- _SUPPLIED MATERIAL_:

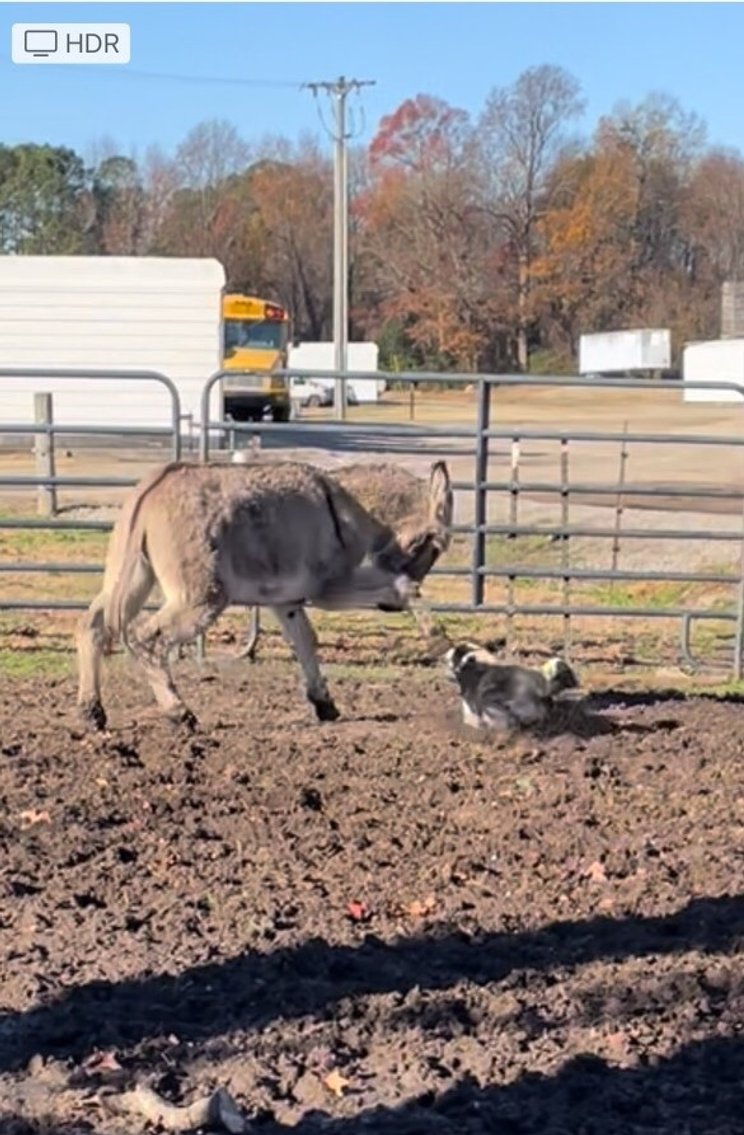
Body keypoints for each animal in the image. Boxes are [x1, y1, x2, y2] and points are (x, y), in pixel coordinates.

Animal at [75, 459, 452, 732]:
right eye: (436, 547)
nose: (386, 610)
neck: (351, 508)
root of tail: (152, 491)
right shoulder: (329, 589)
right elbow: (403, 587)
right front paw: (440, 642)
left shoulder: (286, 601)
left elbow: (305, 640)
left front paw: (323, 702)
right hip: (201, 598)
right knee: (145, 638)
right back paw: (179, 713)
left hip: (130, 578)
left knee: (92, 626)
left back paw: (92, 712)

- _ACTIVITY_:
Repeat the records above exactly, leaving out any pictures they contain.

- _SOLUTION_:
Body keypoints for each animal in the image. Boxes are [x1, y1, x2, y2] and points are (x, y), in pixel coordinates.

Animal at [75, 459, 452, 732]:
right eye: (436, 547)
nose: (386, 610)
neck: (351, 508)
root of tail: (152, 491)
right shoulder: (329, 589)
right elbow: (403, 587)
right front paw: (440, 642)
left shoulder: (286, 601)
left elbow: (305, 640)
left front paw: (323, 702)
right hip: (201, 598)
right knee: (145, 638)
right back paw: (179, 713)
left hip: (130, 578)
left knee: (92, 626)
left back paw: (92, 712)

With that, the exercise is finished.